-- TEXT UNDER STUDY follows --
Problem
Desk stress testing today is largely manual. A risk manager imagines a
shock and guesses what the other ~40 factors do:
"If equities, oil and rates take a defined shock, what does everything
else do — and how uncertain is that?"
Those guesses are inconsistent, undocumented, and ignore historical
co-movement. This engine replaces the guessing: one analyst pins three
numbers; the model implies the other 38 — with a defensible distribution,
not a hunch.
What it does
-
Universe A — 41 weakly correlated cross-asset factors
(equity, crypto, energy, metals, ags, FX, rates), delivered end-to-end.
-
Universe B — highly collinear single-market factors (a
rates curve, a gas-hub complex) conditioned stably in PCA
space (level / slope / curvature).
-
Extrapolation — pinning a never-seen shock still yields a
coherent scenario, because conditioning is linear in the pin.
Methods
- Conditional multivariate Gaussian (Schur-complement + antithetic Monte-Carlo)
-- TEXT UNDER STUDY concluded --
# ACTION ITEM A
Can you recast every line of the Source records as a Markdown table with the columns Nr and Line, skipping blank lines and leaving out the pictures?
The text and the rows are unrelated to each other.
-- TASK MATERIAL follows --
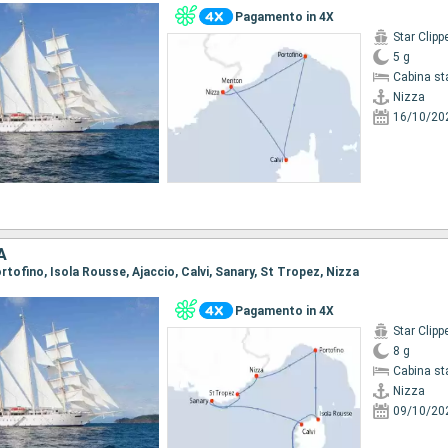
Pagamento in 4X
Star Clipp
5 g
Cabina st
Nizza
16/10/20
A
Portofino, Isola Rousse, Ajaccio, Calvi, Sanary, St Tropez, Nizza
Pagamento in 4X
Star Clipp
8 g
Cabina st
Nizza
09/10/20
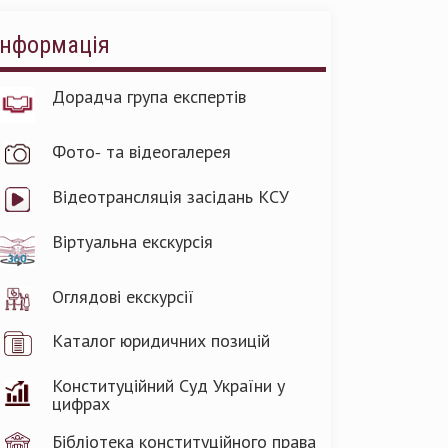
Інформація
Дорадча група експертів
Фото- та відеогалерея
Відеотрансляція засідань КСУ
Віртуальна екскурсія
Оглядові екскурсії
Каталог юридичних позицій
Конституційний Суд України у
цифрах
Бібліотека конституційного права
-- TASK MATERIAL concluded --
# ACTION ITEM B
Can you write out the stress-testing text from "What it does" to "slope / curvature).", swapping "PCA" for "principal-component"?

# YOUR SOLUTION A
| Nr | Line |
|---|---|
| 1 | Pagamento in 4X |
| 2 | Star Clipp |
| 3 | 5 g |
| 4 | Cabina st |
| 5 | Nizza |
| 6 | 16/10/20 |
| 7 | A |
| 8 | Portofino, Isola Rousse, Ajaccio, Calvi, Sanary, St Tropez, Nizza |
| 9 | Pagamento in 4X |
| 10 | Star Clipp |
| 11 | 8 g |
| 12 | Cabina st |
| 13 | Nizza |
| 14 | 09/10/20 |
| 15 | Інформація |
| 16 | Дорадча група експертів |
| 17 | Фото- та відеогалерея |
| 18 | Відеотрансляція засідань КСУ |
| 19 | Віртуальна екскурсія |
| 20 | Оглядові екскурсії |
| 21 | Каталог юридичних позицій |
| 22 | Конституційний Суд України у |
| 23 | цифрах |
| 24 | Бібліотека конституційного права |

# YOUR SOLUTION B
What it does
-
Universe A — 41 weakly correlated cross-asset factors
(equity, crypto, energy, metals, ags, FX, rates), delivered end-to-end.
-
Universe B — highly collinear single-market factors (a
rates curve, a gas-hub complex) conditioned stably in principal-component
space (level / slope / curvature).